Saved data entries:
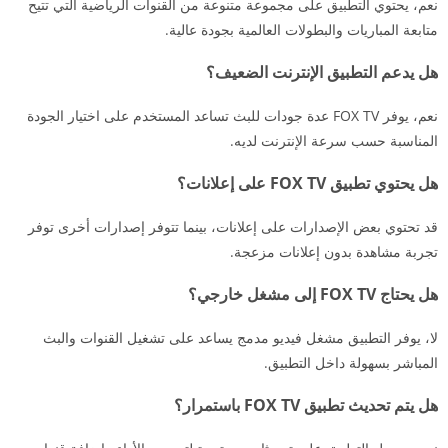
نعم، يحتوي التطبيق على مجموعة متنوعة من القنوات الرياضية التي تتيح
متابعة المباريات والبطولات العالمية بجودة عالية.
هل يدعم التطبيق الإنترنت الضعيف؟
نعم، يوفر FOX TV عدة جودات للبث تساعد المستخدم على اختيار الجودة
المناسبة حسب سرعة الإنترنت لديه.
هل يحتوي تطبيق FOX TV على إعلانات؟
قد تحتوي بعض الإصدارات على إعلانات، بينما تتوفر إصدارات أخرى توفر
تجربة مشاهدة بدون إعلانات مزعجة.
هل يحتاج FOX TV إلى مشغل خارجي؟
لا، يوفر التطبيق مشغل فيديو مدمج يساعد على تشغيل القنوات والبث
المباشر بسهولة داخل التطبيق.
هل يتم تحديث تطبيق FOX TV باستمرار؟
==
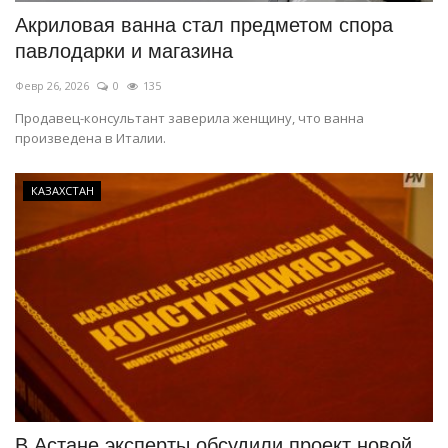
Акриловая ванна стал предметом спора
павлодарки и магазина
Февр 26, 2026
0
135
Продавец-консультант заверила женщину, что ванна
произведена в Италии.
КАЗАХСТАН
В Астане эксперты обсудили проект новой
...
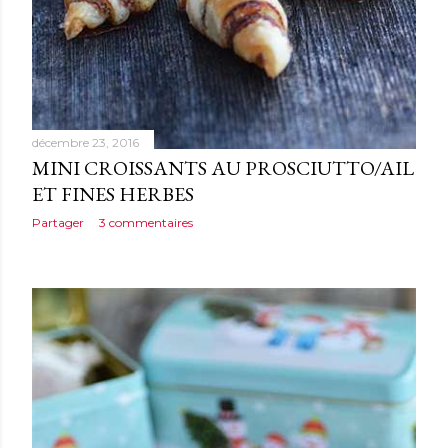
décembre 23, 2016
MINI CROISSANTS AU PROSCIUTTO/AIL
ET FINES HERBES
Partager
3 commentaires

### DIRECTIONS
Within the data above, the lines from the one with "Продавец-консультант заверила женщину, что" to the one with "В Астане эксперты обсудили проект новой" must be repeated exactly; no other line belongs in the answer.

### ANSWER BELOW
Продавец-консультант заверила женщину, что ванна
произведена в Италии.
КАЗАХСТАН
В Астане эксперты обсудили проект новой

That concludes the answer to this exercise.